Sep 30, 2013
BY: David Damon
THEME: Learning, Sustainability

Farewell, Micro Fridge; Hello, Energy Savings

A slight chill hangs in the air, leaves crunch underfoot; autumn has returned and school is back in session at Bridgewater State University. Over five hundred students have a new place to both live and learn this year in the form of George A. Weygand Hall – the newest residence hall on campus.  The building incorporates many sustainable strategies, one of which may come as a surprise to new students: the classic micro fridge and its close friend the personal microwave, omnipresent in student residences the world over, are no longer found in students’ rooms.  In their place, shared refrigerators and microwaves are located in public areas on each floor of the building.  This is just one recommendation adopted from a Zero-Net-Energy Building (ZNEB) Pilot Study performed at the start of the project – a collaborative effort to create a sustainable, low-impact project with input from both school officials and student input. 

Over twenty sustainable strategies were developed as a result of the ZNEB study at BSU.

Over the past two years, Perkins+Will has been working with the University to create a dynamic environment where students can have a new kind of interaction on campus that pushes the boundaries of sustainability.  It’s one thing to design an energy-saving, green-loving, tempered-by-the-earth building – it’s another thing to operate it to its fullest potential. That was the message that we brought to Bridgewater. It’s like most things in life: you can buy the most intricate smart device, but you only get the benefits when you know how to use.
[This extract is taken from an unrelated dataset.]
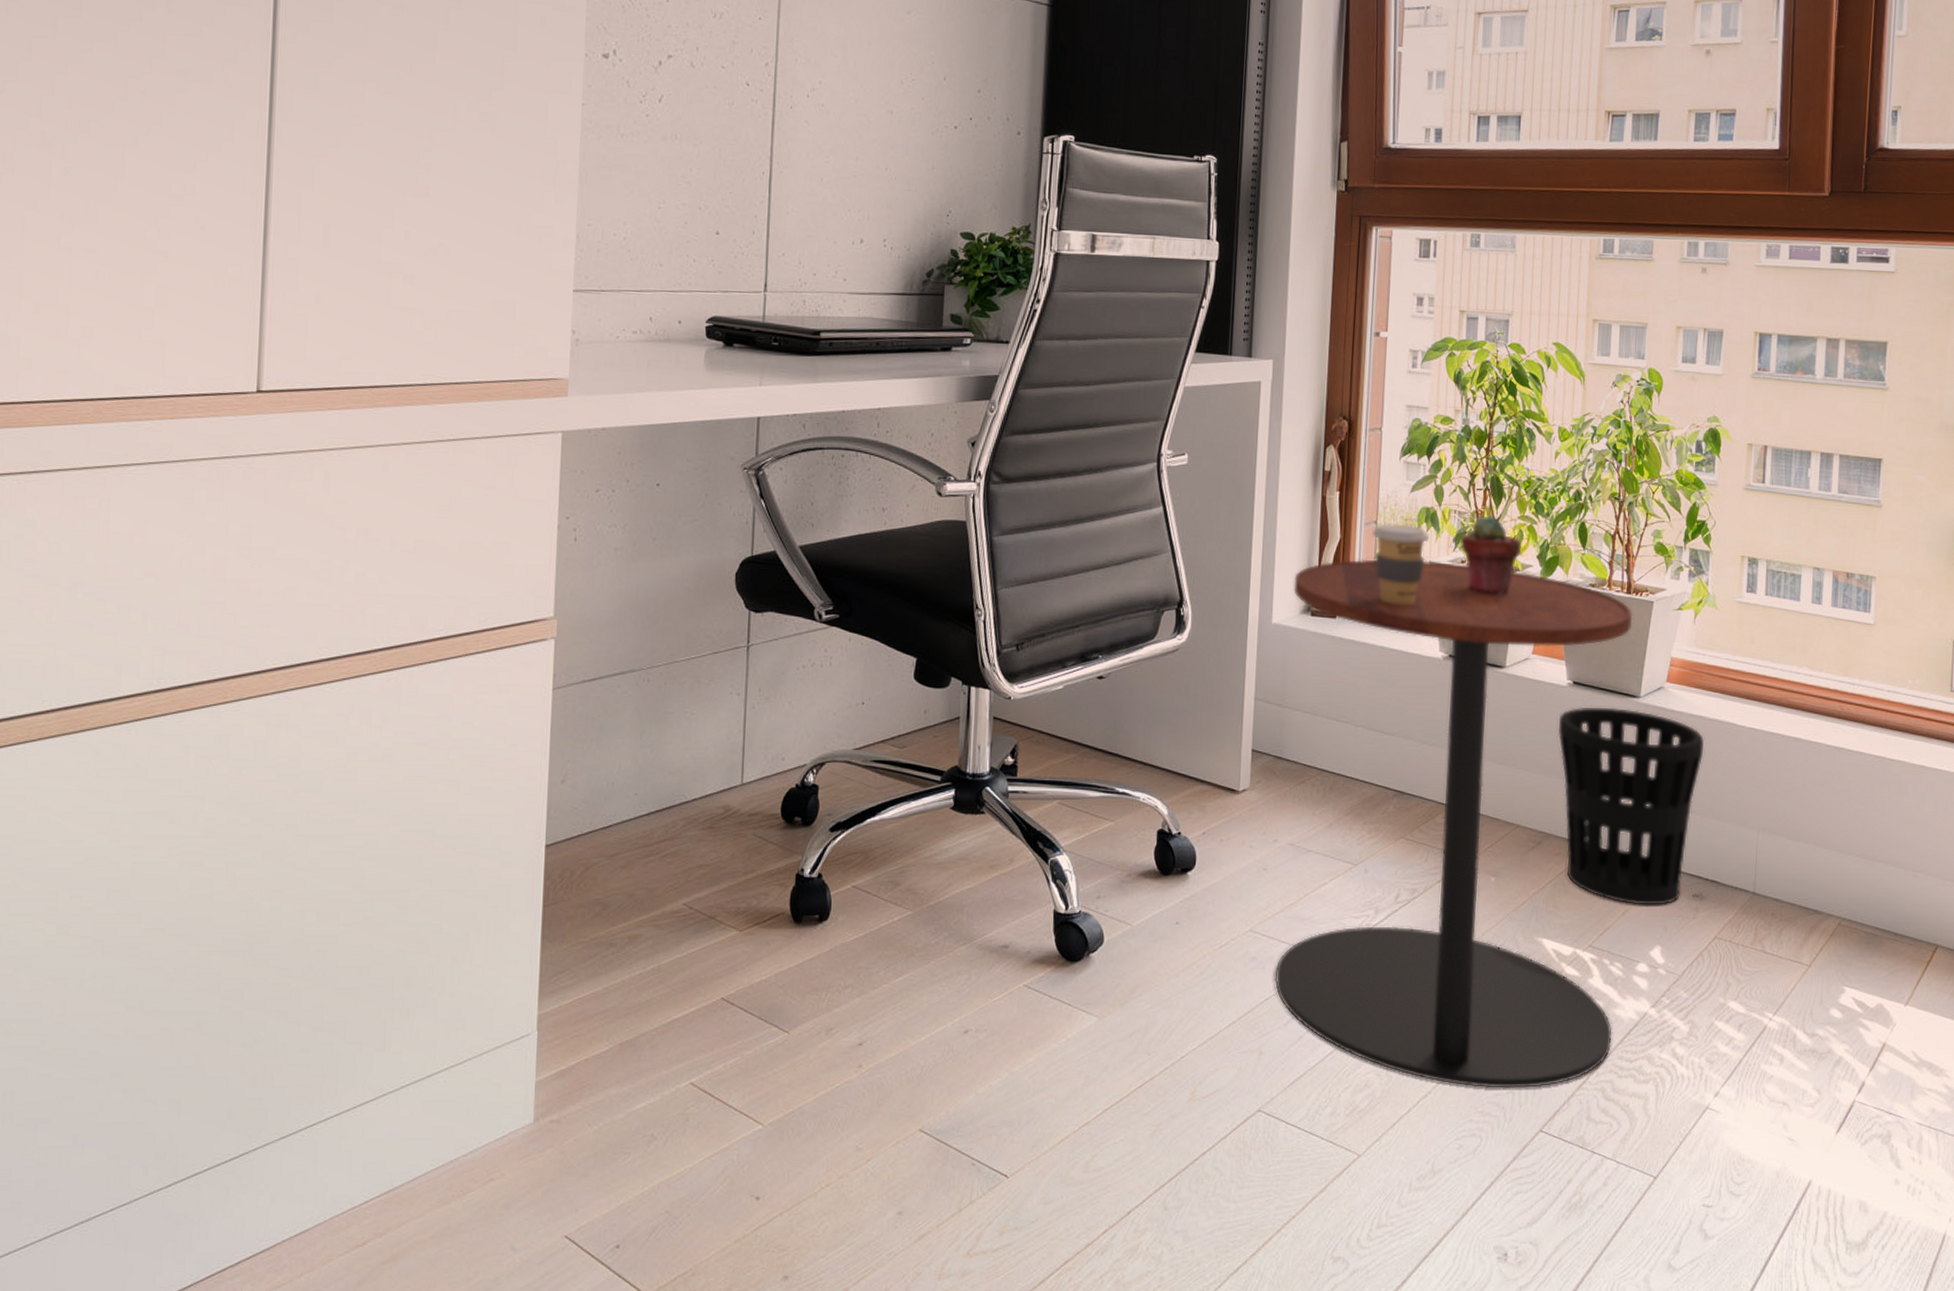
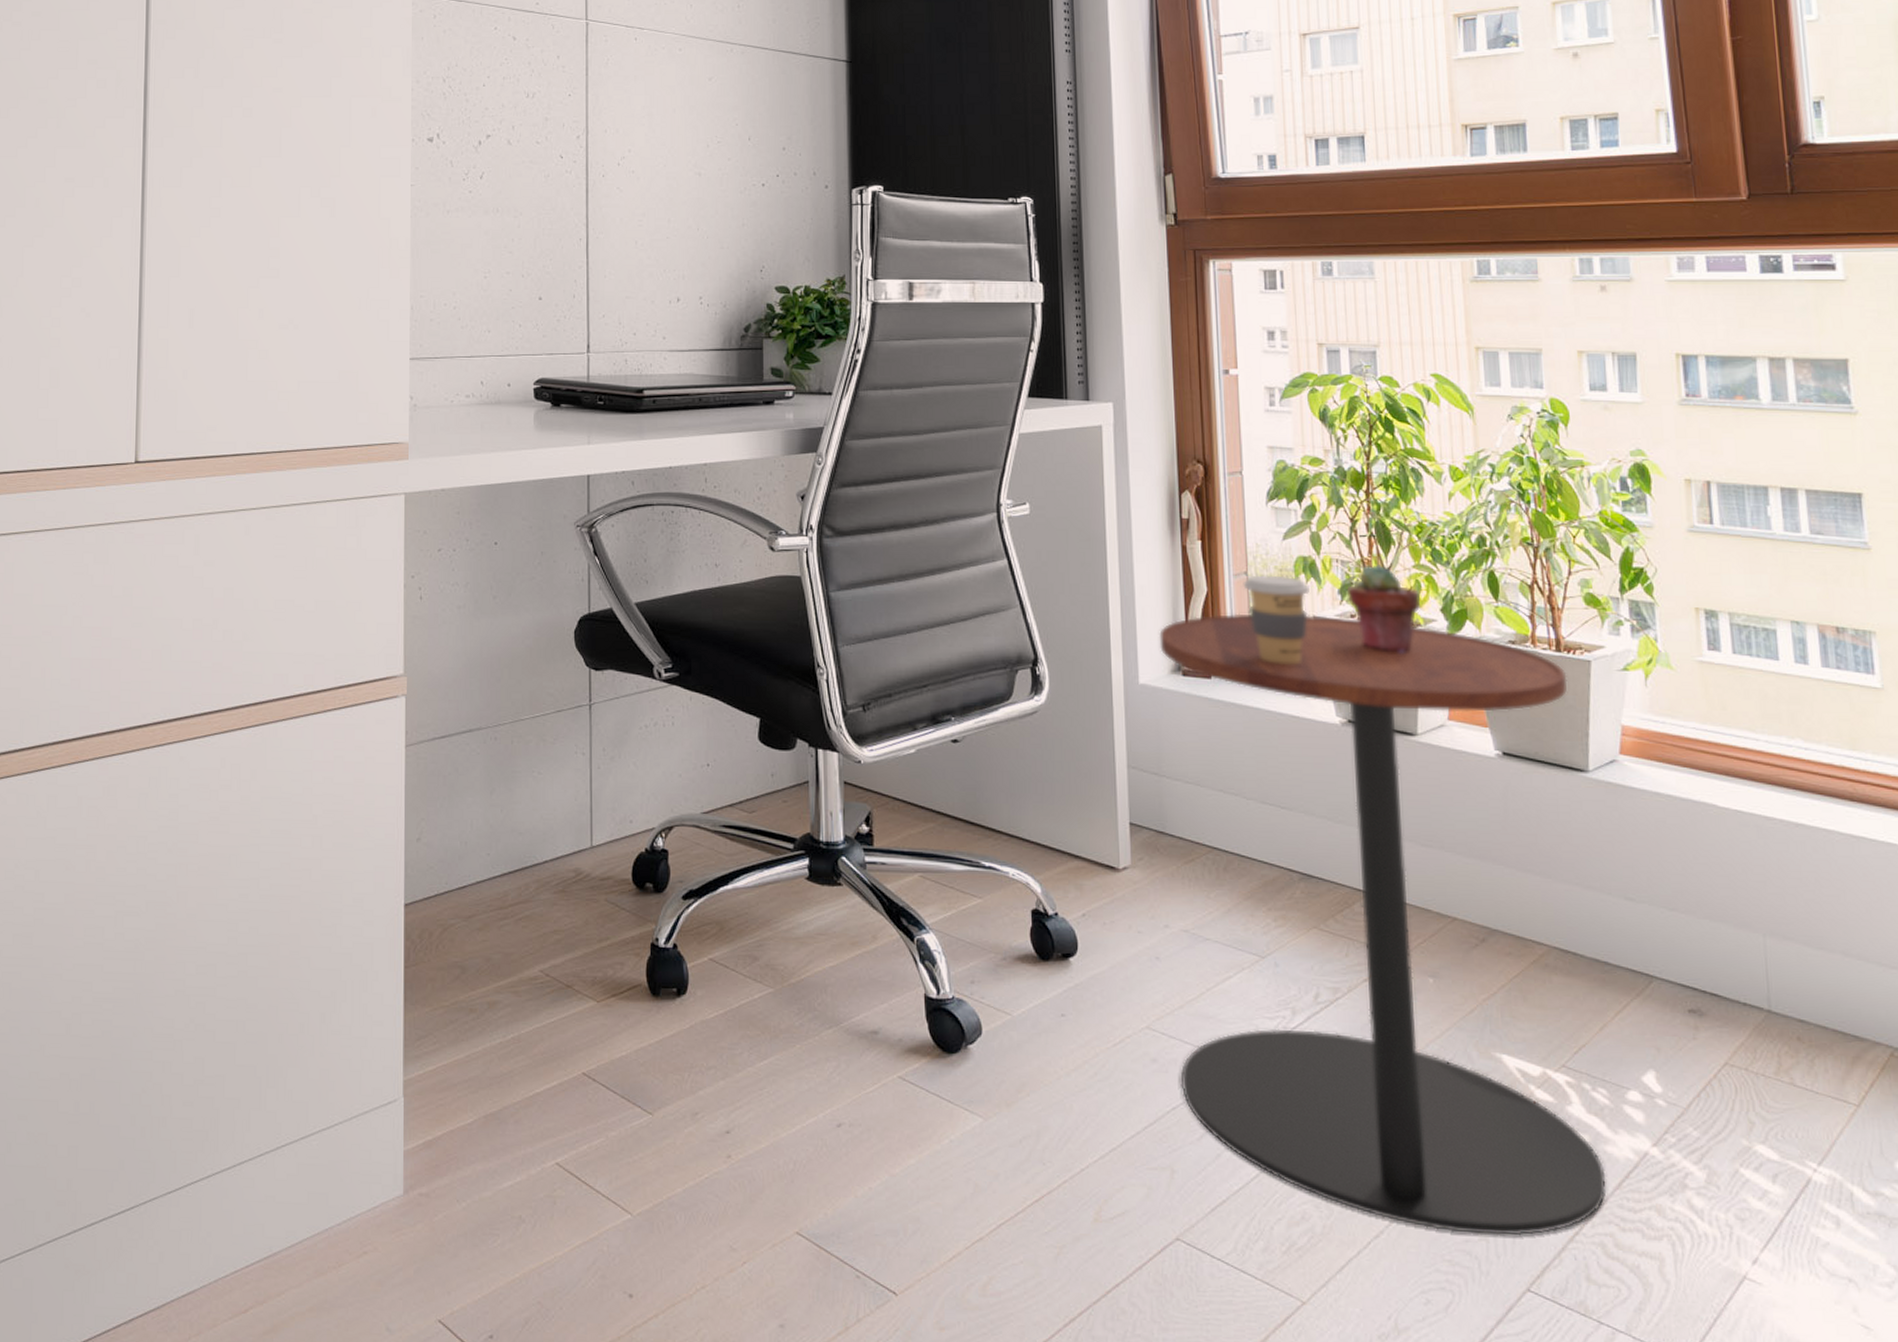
wastebasket: present [1558,707,1705,905] -> none [1491,781,1680,1021]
We structured the process around an understanding that there are elements that are controlled by design, and there are elements that are controlled by operations. To break down the process further, we tackled four key steps with the client: minimize building energy usage (passive strategies), maximize energy efficiency (active strategies), generate renewable energy, and reduce energy consumption based on building operation. This last one (“based on building operation”) is not often discussed in detail during the design process – but it makes all the difference!

We know from experience  that one of the uncontrollable energy costs of residence halls is plug loads, also known as energy hogs. To plan an operationally sustainable building, we worked closely with the University’s Facilities Department to take on the task of changing the policy of allowable items in the building. The bottom line is that we agreed removing micro-fridges and personal microwaves from the mix would reduce energy loads and save money, while having the added benefit of increased opportunity for interpersonal engagement and ideas exchange. 

No micro fridges to be found in this learning area of the hall

Our ZNEB Pilot Study on this project showed that with operational policy change – coupled with a geothermal well system and valance system, shower drain energy recovery, automatic window shut-off heating and cooling switches, and a tight building envelope – the building can reduce its energy consumption by 54% compared to industry baselines. We’ve done our part. Now it’s up to the newest residents of the building to hold the line!

  1. traciesimmons
    4:45 pm on October 1, 2013 | Reply

    Great case study. I’ve recently become fascinated with Plug Loads. I really had no idea how changing out a monitor or changing policy could have such an impact on energy usage. Thanks.